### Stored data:
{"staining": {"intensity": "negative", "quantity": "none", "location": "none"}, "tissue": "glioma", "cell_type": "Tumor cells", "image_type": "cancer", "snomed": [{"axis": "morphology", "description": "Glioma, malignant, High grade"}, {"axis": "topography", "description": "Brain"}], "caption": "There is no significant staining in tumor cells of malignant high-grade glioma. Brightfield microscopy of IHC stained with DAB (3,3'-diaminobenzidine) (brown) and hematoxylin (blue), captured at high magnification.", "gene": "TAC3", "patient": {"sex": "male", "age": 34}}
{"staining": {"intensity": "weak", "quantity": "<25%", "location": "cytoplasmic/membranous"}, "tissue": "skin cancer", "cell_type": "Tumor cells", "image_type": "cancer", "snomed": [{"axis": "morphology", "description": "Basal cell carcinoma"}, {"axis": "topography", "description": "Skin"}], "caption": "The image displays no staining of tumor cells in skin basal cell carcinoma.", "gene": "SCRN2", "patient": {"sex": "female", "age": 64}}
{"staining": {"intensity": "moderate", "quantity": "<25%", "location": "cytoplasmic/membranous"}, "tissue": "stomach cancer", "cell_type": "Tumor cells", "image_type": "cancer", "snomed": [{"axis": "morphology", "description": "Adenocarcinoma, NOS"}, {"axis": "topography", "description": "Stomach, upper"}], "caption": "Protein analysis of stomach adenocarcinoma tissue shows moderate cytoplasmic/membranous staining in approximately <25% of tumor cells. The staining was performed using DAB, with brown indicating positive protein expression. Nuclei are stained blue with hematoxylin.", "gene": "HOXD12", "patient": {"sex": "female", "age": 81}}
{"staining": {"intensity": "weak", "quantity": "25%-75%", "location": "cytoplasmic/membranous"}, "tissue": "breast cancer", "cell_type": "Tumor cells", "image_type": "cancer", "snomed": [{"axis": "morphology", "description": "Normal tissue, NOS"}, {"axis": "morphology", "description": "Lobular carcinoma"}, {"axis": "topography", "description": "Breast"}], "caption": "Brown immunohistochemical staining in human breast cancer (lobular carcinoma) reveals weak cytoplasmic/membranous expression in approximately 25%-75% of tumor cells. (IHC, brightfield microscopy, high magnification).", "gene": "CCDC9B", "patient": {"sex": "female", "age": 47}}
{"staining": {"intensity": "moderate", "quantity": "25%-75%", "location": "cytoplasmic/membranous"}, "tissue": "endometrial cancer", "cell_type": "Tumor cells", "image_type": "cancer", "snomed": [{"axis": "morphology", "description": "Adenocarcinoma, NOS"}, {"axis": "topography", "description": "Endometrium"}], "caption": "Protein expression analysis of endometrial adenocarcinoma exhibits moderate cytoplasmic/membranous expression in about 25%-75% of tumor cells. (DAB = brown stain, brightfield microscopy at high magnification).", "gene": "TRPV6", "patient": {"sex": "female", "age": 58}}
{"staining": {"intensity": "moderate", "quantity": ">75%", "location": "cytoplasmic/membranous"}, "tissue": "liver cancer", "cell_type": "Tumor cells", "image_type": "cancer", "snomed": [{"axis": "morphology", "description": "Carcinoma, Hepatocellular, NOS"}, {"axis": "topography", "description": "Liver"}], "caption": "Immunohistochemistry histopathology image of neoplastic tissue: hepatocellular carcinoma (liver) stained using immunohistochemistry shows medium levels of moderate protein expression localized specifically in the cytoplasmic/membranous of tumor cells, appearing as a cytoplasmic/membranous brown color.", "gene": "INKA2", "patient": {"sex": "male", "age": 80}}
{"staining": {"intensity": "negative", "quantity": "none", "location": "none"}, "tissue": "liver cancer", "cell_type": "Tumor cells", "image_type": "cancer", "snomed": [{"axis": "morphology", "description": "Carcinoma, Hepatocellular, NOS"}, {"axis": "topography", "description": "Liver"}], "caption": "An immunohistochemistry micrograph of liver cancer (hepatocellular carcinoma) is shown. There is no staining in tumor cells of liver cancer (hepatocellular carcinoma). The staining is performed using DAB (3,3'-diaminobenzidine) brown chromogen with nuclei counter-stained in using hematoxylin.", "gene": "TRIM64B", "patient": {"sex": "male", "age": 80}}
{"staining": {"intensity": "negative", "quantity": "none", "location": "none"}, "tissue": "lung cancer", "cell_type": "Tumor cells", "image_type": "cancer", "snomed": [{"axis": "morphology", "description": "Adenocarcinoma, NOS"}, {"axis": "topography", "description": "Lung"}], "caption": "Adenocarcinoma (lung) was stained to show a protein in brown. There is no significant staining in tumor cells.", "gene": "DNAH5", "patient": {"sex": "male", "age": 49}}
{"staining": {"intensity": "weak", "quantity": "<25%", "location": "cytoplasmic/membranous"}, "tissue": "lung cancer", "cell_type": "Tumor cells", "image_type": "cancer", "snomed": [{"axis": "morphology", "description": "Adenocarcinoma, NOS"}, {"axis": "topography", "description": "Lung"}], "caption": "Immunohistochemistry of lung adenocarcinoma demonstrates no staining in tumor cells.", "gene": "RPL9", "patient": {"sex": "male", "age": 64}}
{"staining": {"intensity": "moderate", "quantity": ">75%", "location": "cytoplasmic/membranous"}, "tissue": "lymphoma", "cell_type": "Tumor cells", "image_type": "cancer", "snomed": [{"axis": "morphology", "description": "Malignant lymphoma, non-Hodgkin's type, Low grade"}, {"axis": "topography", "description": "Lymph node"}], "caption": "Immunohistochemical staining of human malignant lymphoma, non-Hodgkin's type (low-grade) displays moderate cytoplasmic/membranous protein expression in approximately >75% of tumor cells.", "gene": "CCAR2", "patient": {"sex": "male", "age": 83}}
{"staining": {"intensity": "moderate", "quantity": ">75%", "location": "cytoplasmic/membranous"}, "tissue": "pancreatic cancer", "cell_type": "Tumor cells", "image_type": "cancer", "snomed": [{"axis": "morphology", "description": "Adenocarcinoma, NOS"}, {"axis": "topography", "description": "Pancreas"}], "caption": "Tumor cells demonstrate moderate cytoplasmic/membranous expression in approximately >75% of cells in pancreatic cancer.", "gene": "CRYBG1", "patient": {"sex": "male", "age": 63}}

### ASSIGNMENT:
Each record should be given again exactly as it reads.

### EXPECTED ANSWER:
{"staining": {"intensity": "negative", "quantity": "none", "location": "none"}, "tissue": "glioma", "cell_type": "Tumor cells", "image_type": "cancer", "snomed": [{"axis": "morphology", "description": "Glioma, malignant, High grade"}, {"axis": "topography", "description": "Brain"}], "caption": "There is no significant staining in tumor cells of malignant high-grade glioma. Brightfield microscopy of IHC stained with DAB (3,3'-diaminobenzidine) (brown) and hematoxylin (blue), captured at high magnification.", "gene": "TAC3", "patient": {"sex": "male", "age": 34}}
{"staining": {"intensity": "weak", "quantity": "<25%", "location": "cytoplasmic/membranous"}, "tissue": "skin cancer", "cell_type": "Tumor cells", "image_type": "cancer", "snomed": [{"axis": "morphology", "description": "Basal cell carcinoma"}, {"axis": "topography", "description": "Skin"}], "caption": "The image displays no staining of tumor cells in skin basal cell carcinoma.", "gene": "SCRN2", "patient": {"sex": "female", "age": 64}}
{"staining": {"intensity": "moderate", "quantity": "<25%", "location": "cytoplasmic/membranous"}, "tissue": "stomach cancer", "cell_type": "Tumor cells", "image_type": "cancer", "snomed": [{"axis": "morphology", "description": "Adenocarcinoma, NOS"}, {"axis": "topography", "description": "Stomach, upper"}], "caption": "Protein analysis of stomach adenocarcinoma tissue shows moderate cytoplasmic/membranous staining in approximately <25% of tumor cells. The staining was performed using DAB, with brown indicating positive protein expression. Nuclei are stained blue with hematoxylin.", "gene": "HOXD12", "patient": {"sex": "female", "age": 81}}
{"staining": {"intensity": "weak", "quantity": "25%-75%", "location": "cytoplasmic/membranous"}, "tissue": "breast cancer", "cell_type": "Tumor cells", "image_type": "cancer", "snomed": [{"axis": "morphology", "description": "Normal tissue, NOS"}, {"axis": "morphology", "description": "Lobular carcinoma"}, {"axis": "topography", "description": "Breast"}], "caption": "Brown immunohistochemical staining in human breast cancer (lobular carcinoma) reveals weak cytoplasmic/membranous expression in approximately 25%-75% of tumor cells. (IHC, brightfield microscopy, high magnification).", "gene": "CCDC9B", "patient": {"sex": "female", "age": 47}}
{"staining": {"intensity": "moderate", "quantity": "25%-75%", "location": "cytoplasmic/membranous"}, "tissue": "endometrial cancer", "cell_type": "Tumor cells", "image_type": "cancer", "snomed": [{"axis": "morphology", "description": "Adenocarcinoma, NOS"}, {"axis": "topography", "description": "Endometrium"}], "caption": "Protein expression analysis of endometrial adenocarcinoma exhibits moderate cytoplasmic/membranous expression in about 25%-75% of tumor cells. (DAB = brown stain, brightfield microscopy at high magnification).", "gene": "TRPV6", "patient": {"sex": "female", "age": 58}}
{"staining": {"intensity": "moderate", "quantity": ">75%", "location": "cytoplasmic/membranous"}, "tissue": "liver cancer", "cell_type": "Tumor cells", "image_type": "cancer", "snomed": [{"axis": "morphology", "description": "Carcinoma, Hepatocellular, NOS"}, {"axis": "topography", "description": "Liver"}], "caption": "Immunohistochemistry histopathology image of neoplastic tissue: hepatocellular carcinoma (liver) stained using immunohistochemistry shows medium levels of moderate protein expression localized specifically in the cytoplasmic/membranous of tumor cells, appearing as a cytoplasmic/membranous brown color.", "gene": "INKA2", "patient": {"sex": "male", "age": 80}}
{"staining": {"intensity": "negative", "quantity": "none", "location": "none"}, "tissue": "liver cancer", "cell_type": "Tumor cells", "image_type": "cancer", "snomed": [{"axis": "morphology", "description": "Carcinoma, Hepatocellular, NOS"}, {"axis": "topography", "description": "Liver"}], "caption": "An immunohistochemistry micrograph of liver cancer (hepatocellular carcinoma) is shown. There is no staining in tumor cells of liver cancer (hepatocellular carcinoma). The staining is performed using DAB (3,3'-diaminobenzidine) brown chromogen with nuclei counter-stained in using hematoxylin.", "gene": "TRIM64B", "patient": {"sex": "male", "age": 80}}
{"staining": {"intensity": "negative", "quantity": "none", "location": "none"}, "tissue": "lung cancer", "cell_type": "Tumor cells", "image_type": "cancer", "snomed": [{"axis": "morphology", "description": "Adenocarcinoma, NOS"}, {"axis": "topography", "description": "Lung"}], "caption": "Adenocarcinoma (lung) was stained to show a protein in brown. There is no significant staining in tumor cells.", "gene": "DNAH5", "patient": {"sex": "male", "age": 49}}
{"staining": {"intensity": "weak", "quantity": "<25%", "location": "cytoplasmic/membranous"}, "tissue": "lung cancer", "cell_type": "Tumor cells", "image_type": "cancer", "snomed": [{"axis": "morphology", "description": "Adenocarcinoma, NOS"}, {"axis": "topography", "description": "Lung"}], "caption": "Immunohistochemistry of lung adenocarcinoma demonstrates no staining in tumor cells.", "gene": "RPL9", "patient": {"sex": "male", "age": 64}}
{"staining": {"intensity": "moderate", "quantity": ">75%", "location": "cytoplasmic/membranous"}, "tissue": "lymphoma", "cell_type": "Tumor cells", "image_type": "cancer", "snomed": [{"axis": "morphology", "description": "Malignant lymphoma, non-Hodgkin's type, Low grade"}, {"axis": "topography", "description": "Lymph node"}], "caption": "Immunohistochemical staining of human malignant lymphoma, non-Hodgkin's type (low-grade) displays moderate cytoplasmic/membranous protein expression in approximately >75% of tumor cells.", "gene": "CCAR2", "patient": {"sex": "male", "age": 83}}
{"staining": {"intensity": "moderate", "quantity": ">75%", "location": "cytoplasmic/membranous"}, "tissue": "pancreatic cancer", "cell_type": "Tumor cells", "image_type": "cancer", "snomed": [{"axis": "morphology", "description": "Adenocarcinoma, NOS"}, {"axis": "topography", "description": "Pancreas"}], "caption": "Tumor cells demonstrate moderate cytoplasmic/membranous expression in approximately >75% of cells in pancreatic cancer.", "gene": "CRYBG1", "patient": {"sex": "male", "age": 63}}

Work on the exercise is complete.